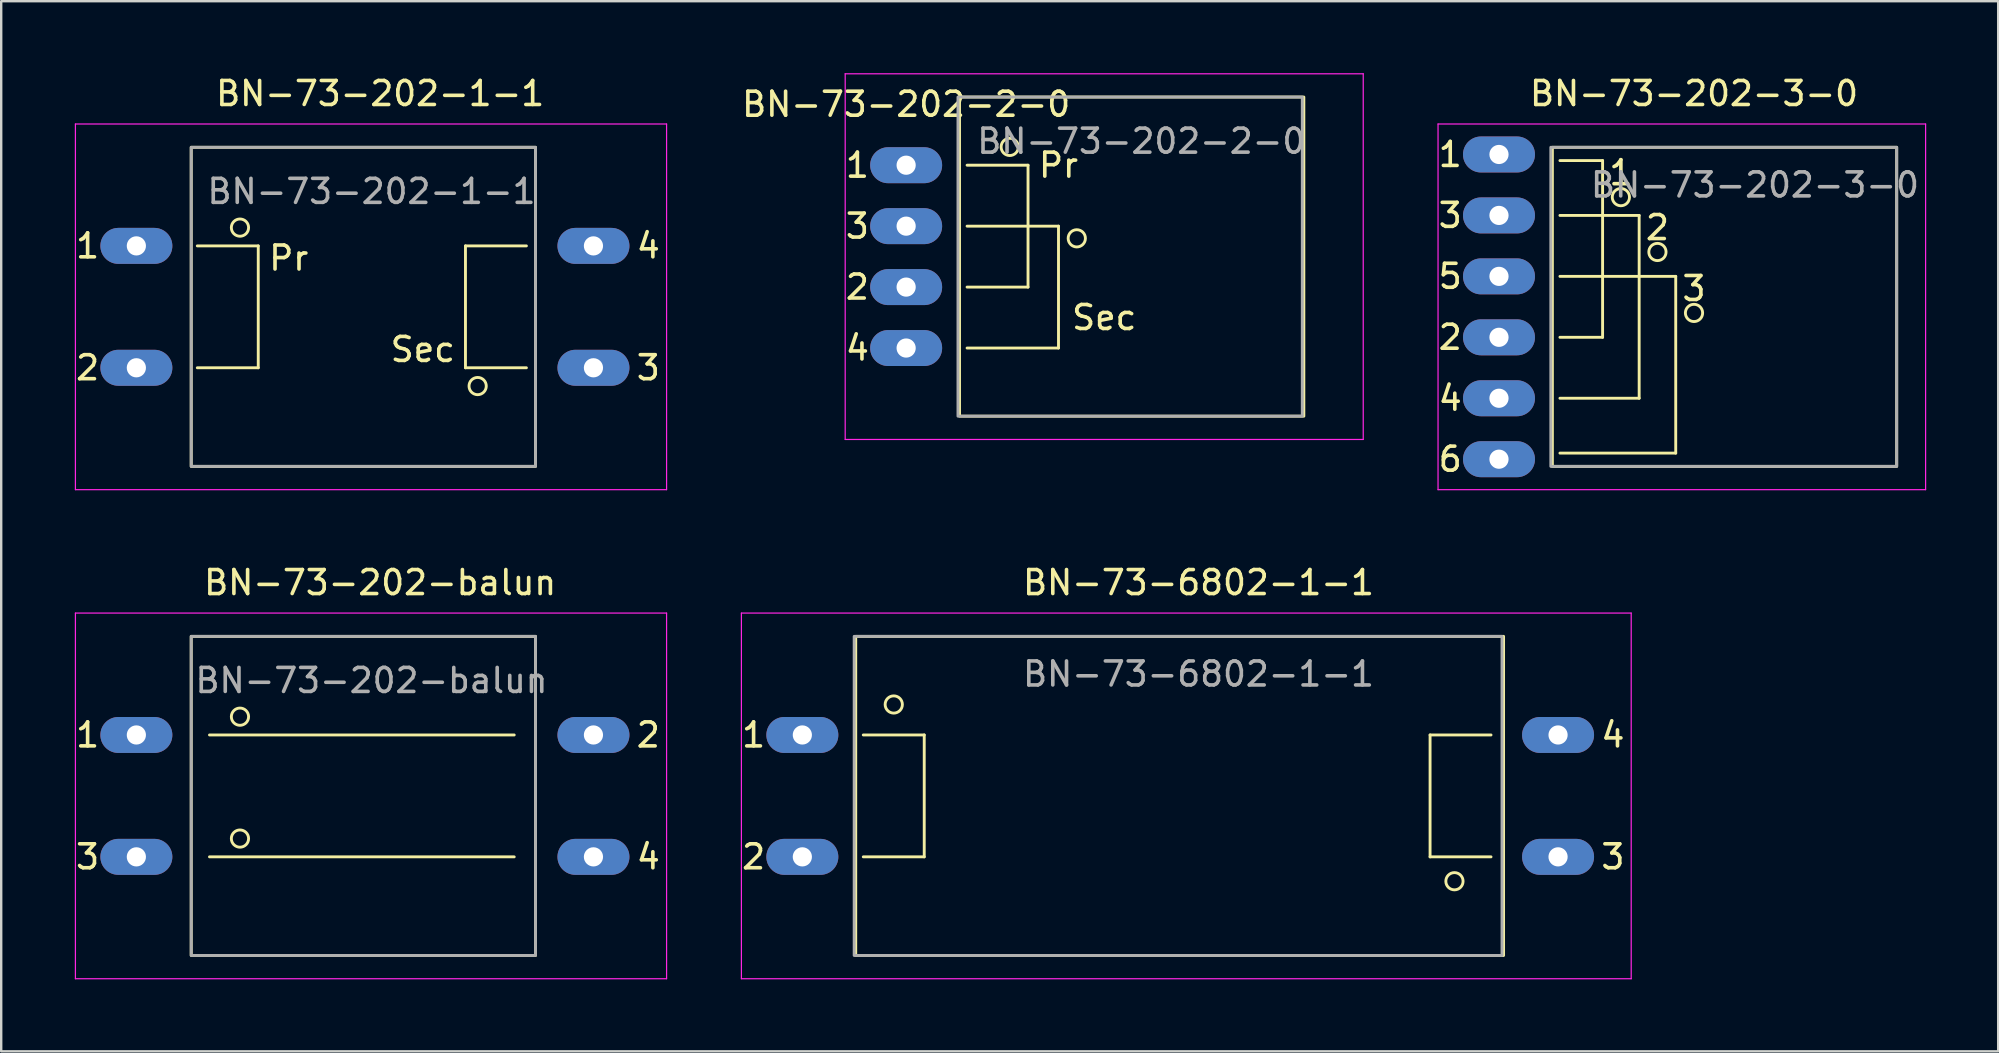
<source format=kicad_pcb>
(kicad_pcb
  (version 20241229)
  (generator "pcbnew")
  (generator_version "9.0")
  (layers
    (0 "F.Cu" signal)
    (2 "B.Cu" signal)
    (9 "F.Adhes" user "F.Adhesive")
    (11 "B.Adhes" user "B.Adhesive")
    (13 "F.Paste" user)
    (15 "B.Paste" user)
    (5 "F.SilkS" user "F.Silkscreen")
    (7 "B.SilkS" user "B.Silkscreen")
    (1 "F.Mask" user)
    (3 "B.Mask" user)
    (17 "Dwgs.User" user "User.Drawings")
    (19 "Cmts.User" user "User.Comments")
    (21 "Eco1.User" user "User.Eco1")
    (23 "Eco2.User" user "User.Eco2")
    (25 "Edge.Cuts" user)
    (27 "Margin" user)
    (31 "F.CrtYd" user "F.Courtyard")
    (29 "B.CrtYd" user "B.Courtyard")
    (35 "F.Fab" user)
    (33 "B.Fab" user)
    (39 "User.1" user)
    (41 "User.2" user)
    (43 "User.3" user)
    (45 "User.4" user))
  (footprint "BN-73-202-3-0"
    (layer "F.Cu")
    (at 59.423 3.388)
    (property "Reference" "BN-73-202-3-0" (at 8.128 -2.54 0) (layer "F.SilkS") (effects (font (size 1 1) (thickness 0.15))))
    (attr through_hole)
    (fp_line (start 2.54 0.254) (end 4.318 0.254) (stroke (width 0.12) (type solid)) (layer "F.SilkS"))
    (fp_line (start 2.54 2.54) (end 5.842 2.54) (stroke (width 0.12) (type solid)) (layer "F.SilkS"))
    (fp_line (start 2.54 5.08) (end 7.366 5.08) (stroke (width 0.12) (type solid)) (layer "F.SilkS"))
    (fp_line (start 4.318 0.254) (end 4.318 7.62) (stroke (width 0.12) (type solid)) (layer "F.SilkS"))
    (fp_line (start 4.318 7.62) (end 2.54 7.62) (stroke (width 0.12) (type solid)) (layer "F.SilkS"))
    (fp_line (start 5.842 2.54) (end 5.842 10.16) (stroke (width 0.12) (type solid)) (layer "F.SilkS"))
    (fp_line (start 5.842 10.16) (end 2.54 10.16) (stroke (width 0.12) (type solid)) (layer "F.SilkS"))
    (fp_line (start 7.366 5.08) (end 7.366 12.446) (stroke (width 0.12) (type solid)) (layer "F.SilkS"))
    (fp_line (start 7.366 12.446) (end 2.54 12.446) (stroke (width 0.12) (type solid)) (layer "F.SilkS"))
    (fp_rect (start 2.225 -0.3) (end 16.575 13) (stroke (width 0.12) (type solid)) (fill no) (layer "F.SilkS"))
    (fp_circle (center 5.08 1.778) (end 5.334 2.032) (stroke (width 0.12) (type solid)) (fill no) (layer "F.SilkS"))
    (fp_circle (center 6.604 4.064) (end 6.858 4.318) (stroke (width 0.12) (type solid)) (fill no) (layer "F.SilkS"))
    (fp_circle (center 8.128 6.604) (end 8.382 6.858) (stroke (width 0.12) (type solid)) (fill no) (layer "F.SilkS"))
    (fp_line (start -2.54 -1.27) (end -2.54 13.97) (stroke (width 0.05) (type solid)) (layer "F.CrtYd"))
    (fp_line (start -2.54 13.97) (end 17.78 13.97) (stroke (width 0.05) (type solid)) (layer "F.CrtYd"))
    (fp_line (start 17.78 -1.27) (end -2.54 -1.27) (stroke (width 0.05) (type solid)) (layer "F.CrtYd"))
    (fp_line (start 17.78 13.97) (end 17.78 -1.27) (stroke (width 0.05) (type solid)) (layer "F.CrtYd"))
    (fp_rect (start 2.16 -0.3) (end 16.575 13) (stroke (width 0.12) (type solid)) (fill no) (layer "F.Fab"))
    (fp_text user "3" (at -2.032 2.54 0) (unlocked yes) (layer "F.SilkS") (effects (font (size 1 1) (thickness 0.15))))
    (fp_text user "4" (at -2.032 10.16 0) (unlocked yes) (layer "F.SilkS") (effects (font (size 1 1) (thickness 0.15))))
    (fp_text user "2" (at -2.032 7.62 0) (unlocked yes) (layer "F.SilkS") (effects (font (size 1 1) (thickness 0.15))))
    (fp_text user "2" (at 6.604 3.048 0) (unlocked yes) (layer "F.SilkS") (effects (font (size 1 1) (thickness 0.15))))
    (fp_text user "5" (at -2.032 5.08 0) (unlocked yes) (layer "F.SilkS") (effects (font (size 1 1) (thickness 0.15))))
    (fp_text user "6" (at -2.032 12.7 0) (unlocked yes) (layer "F.SilkS") (effects (font (size 1 1) (thickness 0.15))))
    (fp_text user "1" (at -2.032 0 0) (unlocked yes) (layer "F.SilkS") (effects (font (size 1 1) (thickness 0.15))))
    (fp_text user "1" (at 5.08 0.762 0) (unlocked yes) (layer "F.SilkS") (effects (font (size 1 1) (thickness 0.15))))
    (fp_text user "3" (at 8.128 5.588 0) (unlocked yes) (layer "F.SilkS") (effects (font (size 1 1) (thickness 0.15))))
    (fp_text user "${REFERENCE}" (at 10.668 1.27 0) (layer "F.Fab") (effects (font (size 1 1) (thickness 0.15))))
    (pad "1" thru_hole oval (at 0 0) (size 3 1.5) (drill 0.8) (layers "*.Cu" "*.Mask"))
    (pad "2" thru_hole oval (at 0 7.62) (size 3 1.5) (drill 0.8) (layers "*.Cu" "*.Mask"))
    (pad "3" thru_hole oval (at 0 2.54) (size 3 1.5) (drill 0.8) (layers "*.Cu" "*.Mask"))
    (pad "4" thru_hole oval (at 0 10.16) (size 3 1.5) (drill 0.8) (layers "*.Cu" "*.Mask"))
    (pad "5" thru_hole oval (at 0 5.08) (size 3 1.5) (drill 0.8) (layers "*.Cu" "*.Mask"))
    (pad "6" thru_hole oval (at 0 12.7) (size 3 1.5) (drill 0.8) (layers "*.Cu" "*.Mask")))
  (footprint "BN-73-202-2-0"
    (layer "F.Cu")
    (at 34.715 3.835)
    (property "Reference" "BN-73-202-2-0" (at 0 -2.54 0) (layer "F.SilkS") (effects (font (size 1 1) (thickness 0.15))))
    (attr through_hole)
    (fp_line (start 2.54 0) (end 5.08 0) (stroke (width 0.12) (type solid)) (layer "F.SilkS"))
    (fp_line (start 2.54 2.54) (end 6.35 2.54) (stroke (width 0.12) (type solid)) (layer "F.SilkS"))
    (fp_line (start 5.08 0) (end 5.08 5.08) (stroke (width 0.12) (type solid)) (layer "F.SilkS"))
    (fp_line (start 5.08 5.08) (end 2.54 5.08) (stroke (width 0.12) (type solid)) (layer "F.SilkS"))
    (fp_line (start 6.35 2.54) (end 6.35 7.62) (stroke (width 0.12) (type solid)) (layer "F.SilkS"))
    (fp_line (start 6.35 7.62) (end 2.54 7.62) (stroke (width 0.12) (type solid)) (layer "F.SilkS"))
    (fp_rect (start 2.225 -2.84) (end 16.575 10.46) (stroke (width 0.12) (type solid)) (fill no) (layer "F.SilkS"))
    (fp_circle (center 4.318 -0.762) (end 4.572 -0.508) (stroke (width 0.12) (type solid)) (fill no) (layer "F.SilkS"))
    (fp_circle (center 7.112 3.048) (end 6.858 3.302) (stroke (width 0.12) (type solid)) (fill no) (layer "F.SilkS"))
    (fp_line (start -2.54 -3.81) (end -2.54 11.43) (stroke (width 0.05) (type solid)) (layer "F.CrtYd"))
    (fp_line (start -2.54 11.43) (end 19.05 11.43) (stroke (width 0.05) (type solid)) (layer "F.CrtYd"))
    (fp_line (start 19.05 -3.81) (end -2.54 -3.81) (stroke (width 0.05) (type solid)) (layer "F.CrtYd"))
    (fp_line (start 19.05 11.43) (end 19.05 -3.81) (stroke (width 0.05) (type solid)) (layer "F.CrtYd"))
    (fp_rect (start 2.16 -2.84) (end 16.51 10.46) (stroke (width 0.12) (type solid)) (fill no) (layer "F.Fab"))
    (fp_text user "2" (at -2.032 5.08 0) (unlocked yes) (layer "F.SilkS") (effects (font (size 1 1) (thickness 0.15))))
    (fp_text user "Pr" (at 6.35 0 0) (unlocked yes) (layer "F.SilkS") (effects (font (size 1 1) (thickness 0.15))))
    (fp_text user "Sec" (at 8.255 6.35 0) (unlocked yes) (layer "F.SilkS") (effects (font (size 1 1) (thickness 0.15))))
    (fp_text user "4" (at -2.032 7.62 0) (unlocked yes) (layer "F.SilkS") (effects (font (size 1 1) (thickness 0.15))))
    (fp_text user "1" (at -2.032 0 0) (unlocked yes) (layer "F.SilkS") (effects (font (size 1 1) (thickness 0.15))))
    (fp_text user "3" (at -2.032 2.54 0) (unlocked yes) (layer "F.SilkS") (effects (font (size 1 1) (thickness 0.15))))
    (fp_text user "${REFERENCE}" (at 9.8 -1 0) (layer "F.Fab") (effects (font (size 1 1) (thickness 0.15))))
    (pad "1" thru_hole oval (at 0 0) (size 3 1.5) (drill 0.8) (layers "*.Cu" "*.Mask"))
    (pad "2" thru_hole oval (at 0 5.08) (size 3 1.5) (drill 0.8) (layers "*.Cu" "*.Mask"))
    (pad "3" thru_hole oval (at 0 2.54) (size 3 1.5) (drill 0.8) (layers "*.Cu" "*.Mask"))
    (pad "4" thru_hole oval (at 0 7.62) (size 3 1.5) (drill 0.8) (layers "*.Cu" "*.Mask")))
  (footprint "BN-73-202-balun"
    (layer "F.Cu")
    (at 2.633 27.581)
    (property "Reference" "BN-73-202-balun" (at 10.16 -6.35 0) (layer "F.SilkS") (effects (font (size 1 1) (thickness 0.15))))
    (attr through_hole)
    (fp_line (start 3.048 0) (end 15.748 0) (stroke (width 0.12) (type solid)) (layer "F.SilkS"))
    (fp_line (start 15.748 5.08) (end 3.048 5.08) (stroke (width 0.12) (type solid)) (layer "F.SilkS"))
    (fp_rect (start 2.286 -4.11) (end 16.636 9.19) (stroke (width 0.12) (type solid)) (fill no) (layer "F.SilkS"))
    (fp_circle (center 4.318 -0.762) (end 4.572 -0.508) (stroke (width 0.12) (type solid)) (fill no) (layer "F.SilkS"))
    (fp_circle (center 4.318 4.318) (end 4.572 4.572) (stroke (width 0.12) (type solid)) (fill no) (layer "F.SilkS"))
    (fp_line (start -2.54 -5.08) (end -2.54 10.16) (stroke (width 0.05) (type solid)) (layer "F.CrtYd"))
    (fp_line (start -2.54 10.16) (end 22.098 10.16) (stroke (width 0.05) (type solid)) (layer "F.CrtYd"))
    (fp_line (start 22.098 -5.08) (end -2.54 -5.08) (stroke (width 0.05) (type solid)) (layer "F.CrtYd"))
    (fp_line (start 22.098 10.16) (end 22.098 -5.08) (stroke (width 0.05) (type solid)) (layer "F.CrtYd"))
    (fp_rect (start 2.286 -4.11) (end 16.636 9.19) (stroke (width 0.12) (type solid)) (fill no) (layer "F.Fab"))
    (fp_text user "1" (at -2.032 0 0) (unlocked yes) (layer "F.SilkS") (effects (font (size 1 1) (thickness 0.15))))
    (fp_text user "4" (at 21.336 5.08 0) (unlocked yes) (layer "F.SilkS") (effects (font (size 1 1) (thickness 0.15))))
    (fp_text user "2" (at 21.336 0 0) (unlocked yes) (layer "F.SilkS") (effects (font (size 1 1) (thickness 0.15))))
    (fp_text user "3" (at -2.032 5.08 0) (unlocked yes) (layer "F.SilkS") (effects (font (size 1 1) (thickness 0.15))))
    (fp_text user "${REFERENCE}" (at 9.8 -2.27 0) (layer "F.Fab") (effects (font (size 1 1) (thickness 0.15))))
    (pad "1" thru_hole oval (at 0 0) (size 3 1.5) (drill 0.8) (layers "*.Cu" "*.Mask"))
    (pad "2" thru_hole oval (at 19.05 0) (size 3 1.5) (drill 0.8) (layers "*.Cu" "*.Mask"))
    (pad "3" thru_hole oval (at 0 5.08) (size 3 1.5) (drill 0.8) (layers "*.Cu" "*.Mask"))
    (pad "4" thru_hole oval (at 19.05 5.08) (size 3 1.5) (drill 0.8) (layers "*.Cu" "*.Mask")))
  (footprint "BN-73-202-1-1"
    (layer "F.Cu")
    (at 2.633 7.198)
    (property "Reference" "BN-73-202-1-1" (at 10.16 -6.35 0) (layer "F.SilkS") (effects (font (size 1 1) (thickness 0.15))))
    (attr through_hole)
    (fp_line (start 2.54 0) (end 5.08 0) (stroke (width 0.12) (type solid)) (layer "F.SilkS"))
    (fp_line (start 5.08 0) (end 5.08 5.08) (stroke (width 0.12) (type solid)) (layer "F.SilkS"))
    (fp_line (start 5.08 5.08) (end 2.54 5.08) (stroke (width 0.12) (type solid)) (layer "F.SilkS"))
    (fp_line (start 13.716 0) (end 13.716 5.08) (stroke (width 0.12) (type solid)) (layer "F.SilkS"))
    (fp_line (start 13.716 5.08) (end 16.256 5.08) (stroke (width 0.12) (type solid)) (layer "F.SilkS"))
    (fp_line (start 16.256 0) (end 13.716 0) (stroke (width 0.12) (type solid)) (layer "F.SilkS"))
    (fp_rect (start 2.286 -4.11) (end 16.636 9.19) (stroke (width 0.12) (type solid)) (fill no) (layer "F.SilkS"))
    (fp_circle (center 4.318 -0.762) (end 4.572 -0.508) (stroke (width 0.12) (type solid)) (fill no) (layer "F.SilkS"))
    (fp_circle (center 14.224 5.842) (end 14.478 6.096) (stroke (width 0.12) (type solid)) (fill no) (layer "F.SilkS"))
    (fp_line (start -2.54 -5.08) (end -2.54 10.16) (stroke (width 0.05) (type solid)) (layer "F.CrtYd"))
    (fp_line (start -2.54 10.16) (end 22.098 10.16) (stroke (width 0.05) (type solid)) (layer "F.CrtYd"))
    (fp_line (start 22.098 -5.08) (end -2.54 -5.08) (stroke (width 0.05) (type solid)) (layer "F.CrtYd"))
    (fp_line (start 22.098 10.16) (end 22.098 -5.08) (stroke (width 0.05) (type solid)) (layer "F.CrtYd"))
    (fp_rect (start 2.286 -4.11) (end 16.636 9.19) (stroke (width 0.12) (type solid)) (fill no) (layer "F.Fab"))
    (fp_text user "Pr" (at 6.35 0.508 0) (unlocked yes) (layer "F.SilkS") (effects (font (size 1 1) (thickness 0.15))))
    (fp_text user "4" (at 21.336 0 0) (unlocked yes) (layer "F.SilkS") (effects (font (size 1 1) (thickness 0.15))))
    (fp_text user "Sec" (at 11.938 4.318 0) (unlocked yes) (layer "F.SilkS") (effects (font (size 1 1) (thickness 0.15))))
    (fp_text user "3" (at 21.336 5.08 0) (unlocked yes) (layer "F.SilkS") (effects (font (size 1 1) (thickness 0.15))))
    (fp_text user "1" (at -2.032 0 0) (unlocked yes) (layer "F.SilkS") (effects (font (size 1 1) (thickness 0.15))))
    (fp_text user "2" (at -2.032 5.08 0) (unlocked yes) (layer "F.SilkS") (effects (font (size 1 1) (thickness 0.15))))
    (fp_text user "${REFERENCE}" (at 9.8 -2.27 0) (layer "F.Fab") (effects (font (size 1 1) (thickness 0.15))))
    (pad "1" thru_hole oval (at 0 0) (size 3 1.5) (drill 0.8) (layers "*.Cu" "*.Mask"))
    (pad "2" thru_hole oval (at 0 5.08) (size 3 1.5) (drill 0.8) (layers "*.Cu" "*.Mask"))
    (pad "3" thru_hole oval (at 19.05 5.08) (size 3 1.5) (drill 0.8) (layers "*.Cu" "*.Mask"))
    (pad "4" thru_hole oval (at 19.05 0) (size 3 1.5) (drill 0.8) (layers "*.Cu" "*.Mask")))
  (footprint "BN-73-6802-1-1"
    (layer "F.Cu")
    (at 30.389 27.581)
    (property "Reference" "BN-73-6802-1-1" (at 16.51 -6.35 0) (layer "F.SilkS") (effects (font (size 1 1) (thickness 0.15))))
    (attr through_hole)
    (fp_line (start 2.54 0) (end 5.08 0) (stroke (width 0.12) (type solid)) (layer "F.SilkS"))
    (fp_line (start 5.08 0) (end 5.08 5.08) (stroke (width 0.12) (type solid)) (layer "F.SilkS"))
    (fp_line (start 5.08 5.08) (end 2.54 5.08) (stroke (width 0.12) (type solid)) (layer "F.SilkS"))
    (fp_line (start 26.162 0) (end 26.162 5.08) (stroke (width 0.12) (type solid)) (layer "F.SilkS"))
    (fp_line (start 26.162 5.08) (end 28.702 5.08) (stroke (width 0.12) (type solid)) (layer "F.SilkS"))
    (fp_line (start 28.702 0) (end 26.162 0) (stroke (width 0.12) (type solid)) (layer "F.SilkS"))
    (fp_rect (start 2.225 -4.11) (end 29.225 9.19) (stroke (width 0.12) (type solid)) (fill no) (layer "F.SilkS"))
    (fp_circle (center 3.81 -1.27) (end 4.064 -1.016) (stroke (width 0.12) (type solid)) (fill no) (layer "F.SilkS"))
    (fp_circle (center 27.178 6.096) (end 26.924 6.35) (stroke (width 0.12) (type solid)) (fill no) (layer "F.SilkS"))
    (fp_line (start -2.54 -5.08) (end -2.54 10.16) (stroke (width 0.05) (type solid)) (layer "F.CrtYd"))
    (fp_line (start -2.54 10.16) (end 34.544 10.16) (stroke (width 0.05) (type solid)) (layer "F.CrtYd"))
    (fp_line (start 34.544 -5.08) (end -2.54 -5.08) (stroke (width 0.05) (type solid)) (layer "F.CrtYd"))
    (fp_line (start 34.544 10.16) (end 34.544 -5.08) (stroke (width 0.05) (type solid)) (layer "F.CrtYd"))
    (fp_rect (start 2.16 -4.11) (end 29.16 9.19) (stroke (width 0.12) (type solid)) (fill no) (layer "F.Fab"))
    (fp_text user "4" (at 33.782 0 0) (unlocked yes) (layer "F.SilkS") (effects (font (size 1 1) (thickness 0.15))))
    (fp_text user "1" (at -2.032 0 0) (unlocked yes) (layer "F.SilkS") (effects (font (size 1 1) (thickness 0.15))))
    (fp_text user "2" (at -2.032 5.08 0) (unlocked yes) (layer "F.SilkS") (effects (font (size 1 1) (thickness 0.15))))
    (fp_text user "3" (at 33.782 5.08 0) (unlocked yes) (layer "F.SilkS") (effects (font (size 1 1) (thickness 0.15))))
    (fp_text user "${REFERENCE}" (at 16.51 -2.54 0) (layer "F.Fab") (effects (font (size 1 1) (thickness 0.15))))
    (pad "1" thru_hole oval (at 0 0) (size 3 1.5) (drill 0.8) (layers "*.Cu" "*.Mask"))
    (pad "2" thru_hole oval (at 0 5.08) (size 3 1.5) (drill 0.8) (layers "*.Cu" "*.Mask"))
    (pad "3" thru_hole oval (at 31.496 5.08) (size 3 1.5) (drill 0.8) (layers "*.Cu" "*.Mask"))
    (pad "4" thru_hole oval (at 31.496 0) (size 3 1.5) (drill 0.8) (layers "*.Cu" "*.Mask")))
  (gr_rect
    (start -3 -3)
    (end 80.228 40.767)
    (stroke (width 0.1) (type default))
    (fill no)
    (layer "Edge.Cuts")))
</source>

==============================

> _WHAT THE TASK ASKS_:
Copy back the listing above exactly, but only from the line with "(fp_line (start 6.35 2.54)" through the line with "(fp_rect (start 2.225 -2.84)", both ends included.

> _ANSWER SECTION_:
    (fp_line (start 6.35 2.54) (end 6.35 7.62) (stroke (width 0.12) (type solid)) (layer "F.SilkS"))
    (fp_line (start 6.35 7.62) (end 2.54 7.62) (stroke (width 0.12) (type solid)) (layer "F.SilkS"))
    (fp_rect (start 2.225 -2.84) (end 16.575 10.46) (stroke (width 0.12) (type solid)) (fill no) (layer "F.SilkS"))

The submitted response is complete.